Input for this task START

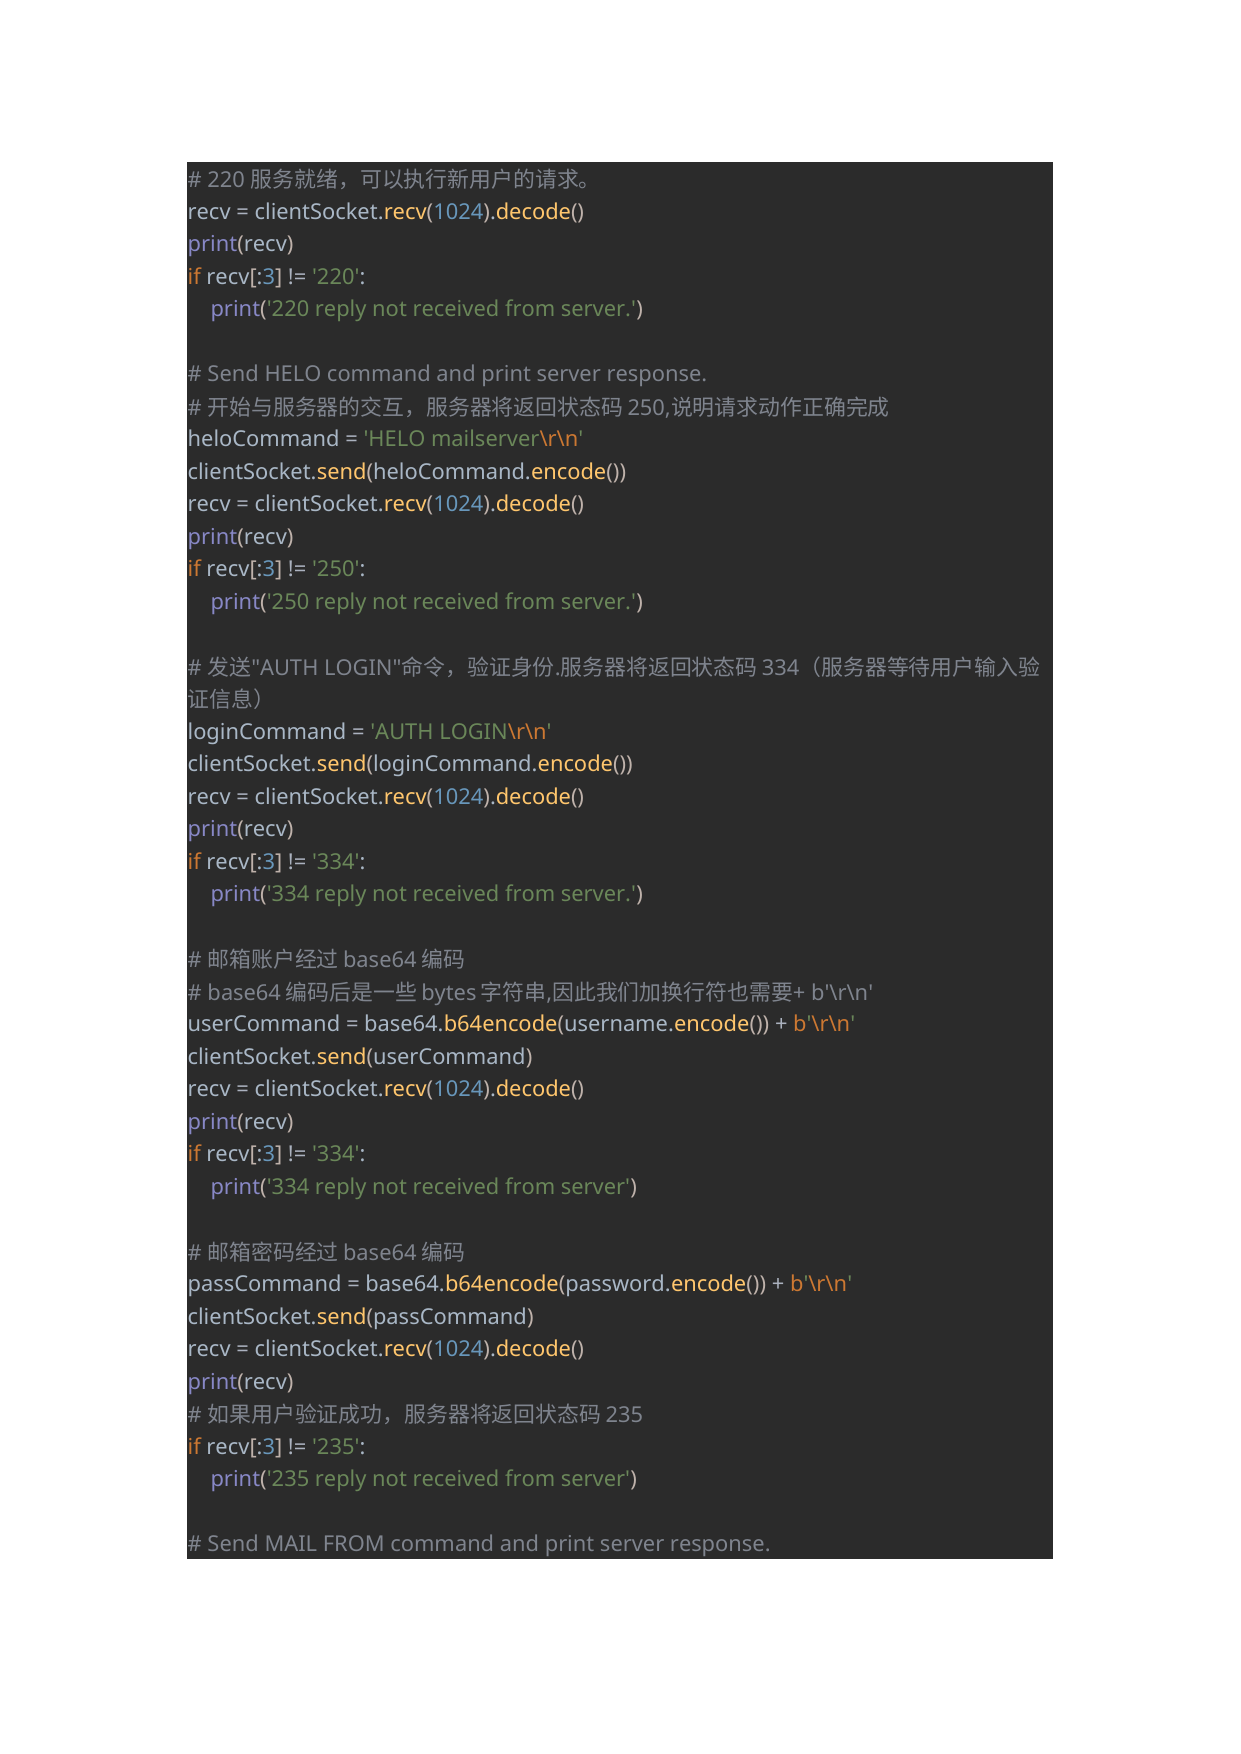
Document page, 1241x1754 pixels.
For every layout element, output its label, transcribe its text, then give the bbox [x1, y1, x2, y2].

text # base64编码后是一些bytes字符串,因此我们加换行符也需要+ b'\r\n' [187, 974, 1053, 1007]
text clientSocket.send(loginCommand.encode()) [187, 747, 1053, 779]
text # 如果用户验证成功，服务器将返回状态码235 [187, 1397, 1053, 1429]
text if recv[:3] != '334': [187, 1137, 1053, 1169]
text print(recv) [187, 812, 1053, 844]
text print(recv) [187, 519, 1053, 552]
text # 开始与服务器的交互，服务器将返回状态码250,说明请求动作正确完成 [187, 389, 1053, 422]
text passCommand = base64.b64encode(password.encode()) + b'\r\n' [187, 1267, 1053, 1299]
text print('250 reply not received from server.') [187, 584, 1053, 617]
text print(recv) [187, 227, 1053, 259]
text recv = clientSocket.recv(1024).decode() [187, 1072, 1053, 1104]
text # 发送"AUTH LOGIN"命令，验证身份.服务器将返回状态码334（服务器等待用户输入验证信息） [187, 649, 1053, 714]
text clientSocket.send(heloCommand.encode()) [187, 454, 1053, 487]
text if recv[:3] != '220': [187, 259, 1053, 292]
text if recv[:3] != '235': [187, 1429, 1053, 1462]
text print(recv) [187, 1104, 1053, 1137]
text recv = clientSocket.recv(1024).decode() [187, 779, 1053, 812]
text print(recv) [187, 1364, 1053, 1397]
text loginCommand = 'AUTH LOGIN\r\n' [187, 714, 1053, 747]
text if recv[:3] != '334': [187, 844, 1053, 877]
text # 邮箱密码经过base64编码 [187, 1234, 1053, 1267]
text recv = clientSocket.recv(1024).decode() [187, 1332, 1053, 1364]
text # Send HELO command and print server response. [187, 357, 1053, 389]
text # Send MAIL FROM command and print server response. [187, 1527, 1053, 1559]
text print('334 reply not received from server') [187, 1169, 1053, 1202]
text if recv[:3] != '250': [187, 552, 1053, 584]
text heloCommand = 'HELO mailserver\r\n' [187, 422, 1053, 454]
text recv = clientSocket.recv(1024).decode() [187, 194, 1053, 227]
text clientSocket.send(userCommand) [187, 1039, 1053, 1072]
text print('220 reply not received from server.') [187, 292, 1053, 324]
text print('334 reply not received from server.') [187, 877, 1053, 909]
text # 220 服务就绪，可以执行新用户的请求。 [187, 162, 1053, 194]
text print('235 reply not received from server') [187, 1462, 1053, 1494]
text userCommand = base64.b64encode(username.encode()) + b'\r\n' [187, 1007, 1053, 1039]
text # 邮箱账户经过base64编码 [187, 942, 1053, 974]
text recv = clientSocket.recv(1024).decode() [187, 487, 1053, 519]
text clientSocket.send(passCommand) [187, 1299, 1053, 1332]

Input for this task END

_Task item_
With images omitted, retype the data word for word.

_Exercise answer_
Document page, 1241x1754 pixels.
For every layout element, output its label, transcribe its text, then give the bbox [x1, y1, x2, y2].

text # base64编码后是一些bytes字符串,因此我们加换行符也需要+ b'\r\n' [187, 974, 1053, 1007]
text clientSocket.send(loginCommand.encode()) [187, 747, 1053, 779]
text # 如果用户验证成功，服务器将返回状态码235 [187, 1397, 1053, 1429]
text if recv[:3] != '334': [187, 1137, 1053, 1169]
text print(recv) [187, 812, 1053, 844]
text print(recv) [187, 519, 1053, 552]
text # 开始与服务器的交互，服务器将返回状态码250,说明请求动作正确完成 [187, 389, 1053, 422]
text passCommand = base64.b64encode(password.encode()) + b'\r\n' [187, 1267, 1053, 1299]
text print('250 reply not received from server.') [187, 584, 1053, 617]
text print(recv) [187, 227, 1053, 259]
text recv = clientSocket.recv(1024).decode() [187, 1072, 1053, 1104]
text # 发送"AUTH LOGIN"命令，验证身份.服务器将返回状态码334（服务器等待用户输入验证信息） [187, 649, 1053, 714]
text clientSocket.send(heloCommand.encode()) [187, 454, 1053, 487]
text if recv[:3] != '220': [187, 259, 1053, 292]
text if recv[:3] != '235': [187, 1429, 1053, 1462]
text print(recv) [187, 1104, 1053, 1137]
text recv = clientSocket.recv(1024).decode() [187, 779, 1053, 812]
text print(recv) [187, 1364, 1053, 1397]
text loginCommand = 'AUTH LOGIN\r\n' [187, 714, 1053, 747]
text if recv[:3] != '334': [187, 844, 1053, 877]
text # 邮箱密码经过base64编码 [187, 1234, 1053, 1267]
text recv = clientSocket.recv(1024).decode() [187, 1332, 1053, 1364]
text # Send HELO command and print server response. [187, 357, 1053, 389]
text # Send MAIL FROM command and print server response. [187, 1527, 1053, 1559]
text print('334 reply not received from server') [187, 1169, 1053, 1202]
text if recv[:3] != '250': [187, 552, 1053, 584]
text heloCommand = 'HELO mailserver\r\n' [187, 422, 1053, 454]
text recv = clientSocket.recv(1024).decode() [187, 194, 1053, 227]
text clientSocket.send(userCommand) [187, 1039, 1053, 1072]
text print('220 reply not received from server.') [187, 292, 1053, 324]
text print('334 reply not received from server.') [187, 877, 1053, 909]
text # 220 服务就绪，可以执行新用户的请求。 [187, 162, 1053, 194]
text print('235 reply not received from server') [187, 1462, 1053, 1494]
text userCommand = base64.b64encode(username.encode()) + b'\r\n' [187, 1007, 1053, 1039]
text # 邮箱账户经过base64编码 [187, 942, 1053, 974]
text recv = clientSocket.recv(1024).decode() [187, 487, 1053, 519]
text clientSocket.send(passCommand) [187, 1299, 1053, 1332]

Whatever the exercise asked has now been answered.